Exercise objective - Give the data below again exactly as it stands. Omit the pictures.

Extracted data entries
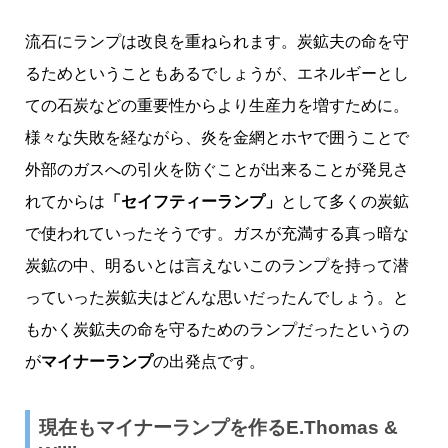
流石にランプは改良を重ねられます。炭鉱夫の命を守
るためということもあるでしょうが、エネルギーとし
ての石炭などの重要性からより生産力を増すために。
様々な失敗を経ながら、炎を金網とホヤで囲うことで
外部のガスへの引火を防ぐことが出来ることが発見さ
れてからは
「セイフティーランプ」
として多くの炭鉱
で使われていったそうです。ガスが充満する真っ暗な
炭鉱の中、明るいとは言えないこのランプを持って潜
っていった炭鉱夫はどんな思いだったんでしょう。と
もかく炭鉱夫の命を守るためのランプだったというの
が
マイナーランプ
の出発点です。
現在もマイナーランプを作るE.Thomas &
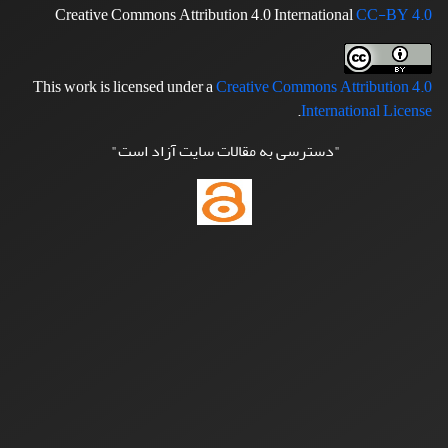
Creative Commons Attribution 4.0 International
CC-BY 4.0
This work is licensed under a
Creative Commons Attribution 4.0
.
International License
"دسترسی به مقالات سایت آزاد است"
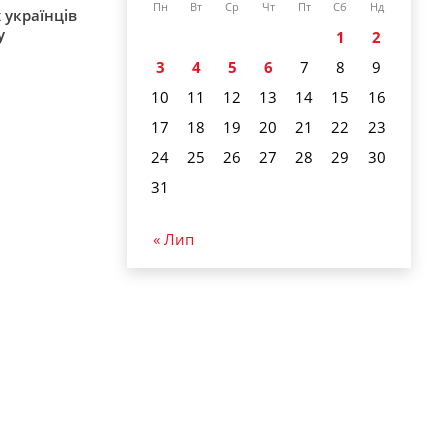
Пн
Вт
Ср
Чт
Пт
Сб
Нд
 українців
у
1
2
3
4
5
6
7
8
9
10
11
12
13
14
15
16
17
18
19
20
21
22
23
24
25
26
27
28
29
30
31
« Лип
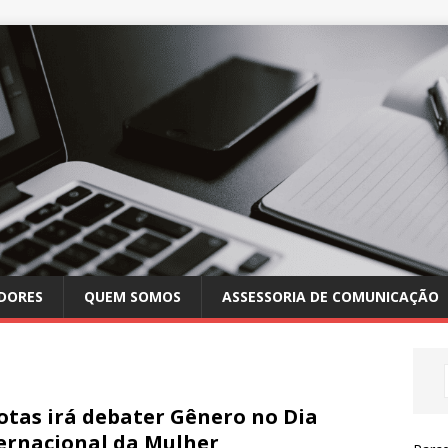
DORES
QUEM SOMOS
ASSESSORIA DE COMUNICAÇÃO
otas irá debater Gênero no Dia
ernacional da Mulher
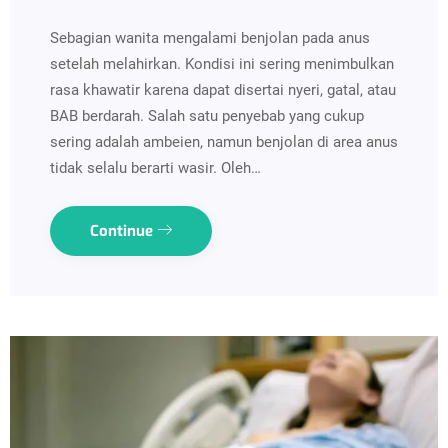
Sebagian wanita mengalami benjolan pada anus
setelah melahirkan. Kondisi ini sering menimbulkan
rasa khawatir karena dapat disertai nyeri, gatal, atau
BAB berdarah. Salah satu penyebab yang cukup
sering adalah ambeien, namun benjolan di area anus
tidak selalu berarti wasir. Oleh…
Continue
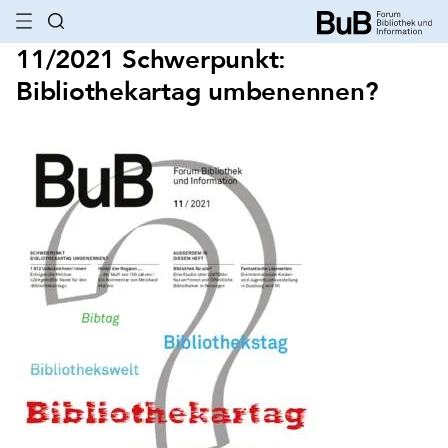
11/2021 Schwerpunkt:
Bibliothekartag umbenennen?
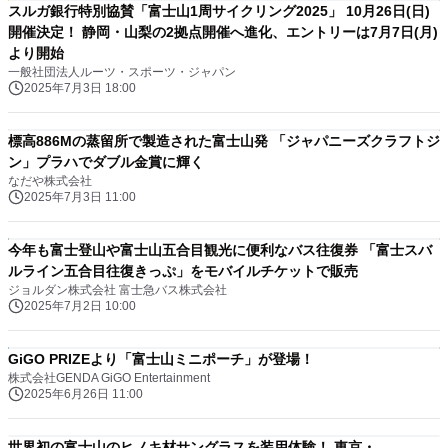
スルガ銀行特別協賛「富士山1周サイクリング2025」 10月26日(日)
開催決定！ 静岡・山梨の2拠点開催へ進化、エントリーは7月7日(月)
より開始
一般社団法人ルーツ・スポーツ・ジャパン
2025年7月3日 18:00
標高886Mの蒸留所で製造された富士山発 「ジャパニーズクラフトジ
ン」プラハでダブル金賞に輝く
なだや株式会社
2025年7月3日 11:00
今年も富士登山や富士山五合目観光に便利なバス往復券 「富士スバ
ルライン五合目往復きっぷ」をモバイルチケットで販売
ジョルダン株式会社 富士急バス株式会社
2025年7月2日 10:00
GiGO PRIZEより「富士山ミニポーチ」が登場！
株式会社GENDA GiGO Entertainment
2025年6月26日 11:00
世界初の富士山のヒノキ材サングラスを装用体験！ 東京・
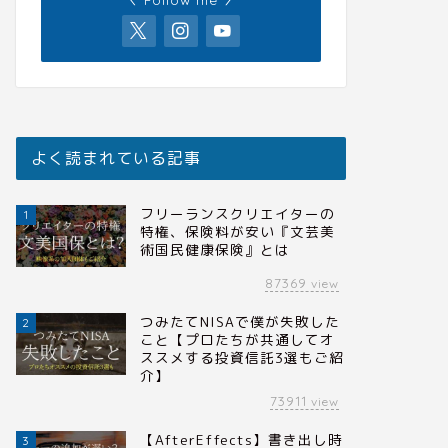
よく読まれている記事
フリーランスクリエイターの
1
特権、保険料が安い『文芸美
術国民健康保険』とは
87369
view
つみたてNISAで僕が失敗した
2
こと【プロたちが共通してオ
ススメする投資信託3選もご紹
介】
73911
view
【AfterEffects】書き出し時
3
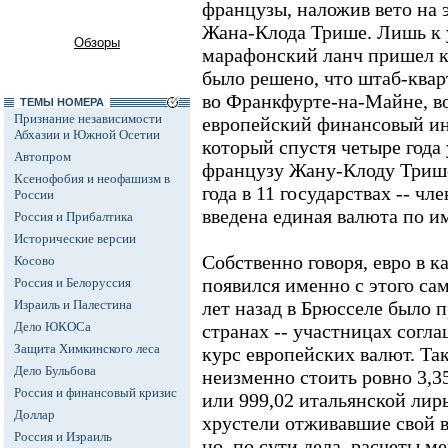
французы, наложив вето на 
Жана-Клода Трише. Лишь к 
Обзоры
марафонский ланч пришел к 
было решено, что штаб-квар
во Франкфурте-на-Майне, во
ТЕМЫ НОМЕРА
Признание независимости
европейский финансовый ин
Абхазии и Южной Осетии
который спустя четыре года
Автопром
французу Жану-Клоду Трише.
Ксенофобия и неофашизм в
года в 11 государствах -- ч
России
введена единая валюта по и
Россия и Прибалтика
Исторические версии
Собственно говоря, евро в к
Косово
появился именно с этого са
Россия и Белоруссия
Израиль и Палестина
лет назад в Брюсселе было 
Дело ЮКОСа
странах -- участницах сог
Защита Химкинского леса
курс европейских валют. Так
Дело Бульбова
неизменно стоить ровно 3,3
Россия и финансовый кризис
или 999,02 итальянской лир
Доллар
хрустели отживавшие свой 
Россия и Израиль
но, по сути дела, расчеты м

Result of the task -
流石にランプは改良を重ねられます。炭鉱夫の命を守
るためということもあるでしょうが、エネルギーとし
ての石炭などの重要性からより生産力を増すために。
様々な失敗を経ながら、炎を金網とホヤで囲うことで
外部のガスへの引火を防ぐことが出来ることが発見さ
れてからは
「セイフティーランプ」
として多くの炭鉱
で使われていったそうです。ガスが充満する真っ暗な
炭鉱の中、明るいとは言えないこのランプを持って潜
っていった炭鉱夫はどんな思いだったんでしょう。と
もかく炭鉱夫の命を守るためのランプだったというの
が
マイナーランプ
の出発点です。
現在もマイナーランプを作るE.Thomas &
Creative Commons Attribution 4.0 International
CC-BY 4.0
This work is licensed under a
Creative Commons Attribution 4.0
.
International License
"دسترسی به مقالات سایت آزاد است"
Пн
Вт
Ср
Чт
Пт
Сб
Нд
 українців
у
1
2
3
4
5
6
7
8
9
10
11
12
13
14
15
16
17
18
19
20
21
22
23
24
25
26
27
28
29
30
31
« Лип
DORES
QUEM SOMOS
ASSESSORIA DE COMUNICAÇÃO
otas irá debater Gênero no Dia
ernacional da Mulher
Sebagian wanita mengalami benjolan pada anus
setelah melahirkan. Kondisi ini sering menimbulkan
rasa khawatir karena dapat disertai nyeri, gatal, atau
BAB berdarah. Salah satu penyebab yang cukup
sering adalah ambeien, namun benjolan di area anus
tidak selalu berarti wasir. Oleh…
Continue
11/2021 Schwerpunkt:
Bibliothekartag umbenennen?
スルガ銀行特別協賛「富士山1周サイクリング2025」 10月26日(日)
開催決定！ 静岡・山梨の2拠点開催へ進化、エントリーは7月7日(月)
より開始
一般社団法人ルーツ・スポーツ・ジャパン
2025年7月3日 18:00
標高886Mの蒸留所で製造された富士山発 「ジャパニーズクラフトジ
ン」プラハでダブル金賞に輝く
なだや株式会社
2025年7月3日 11:00
今年も富士登山や富士山五合目観光に便利なバス往復券 「富士スバ
ルライン五合目往復きっぷ」をモバイルチケットで販売
ジョルダン株式会社 富士急バス株式会社
2025年7月2日 10:00
GiGO PRIZEより「富士山ミニポーチ」が登場！
株式会社GENDA GiGO Entertainment
2025年6月26日 11:00
世界初の富士山のヒノキ材サングラスを装用体験！ 東京・
よく読まれている記事
フリーランスクリエイターの
1
特権、保険料が安い『文芸美
術国民健康保険』とは
87369
view
つみたてNISAで僕が失敗した
2
こと【プロたちが共通してオ
ススメする投資信託3選もご紹
介】
73911
view
【AfterEffects】書き出し時
3
французы, наложив вето на 
Жана-Клода Трише. Лишь к 
Обзоры
марафонский ланч пришел к 
было решено, что штаб-квар
во Франкфурте-на-Майне, во
ТЕМЫ НОМЕРА
Признание независимости
европейский финансовый ин
Абхазии и Южной Осетии
который спустя четыре года
Автопром
французу Жану-Клоду Трише.
Ксенофобия и неофашизм в
года в 11 государствах -- ч
России
введена единая валюта по и
Россия и Прибалтика
Исторические версии
Собственно говоря, евро в к
Косово
появился именно с этого са
Россия и Белоруссия
Израиль и Палестина
лет назад в Брюсселе было 
Дело ЮКОСа
странах -- участницах сог
Защита Химкинского леса
курс европейских валют. Так
Дело Бульбова
неизменно стоить ровно 3,3
Россия и финансовый кризис
или 999,02 итальянской лир
Доллар
хрустели отживавшие свой 
Россия и Израиль
но, по сути дела, расчеты м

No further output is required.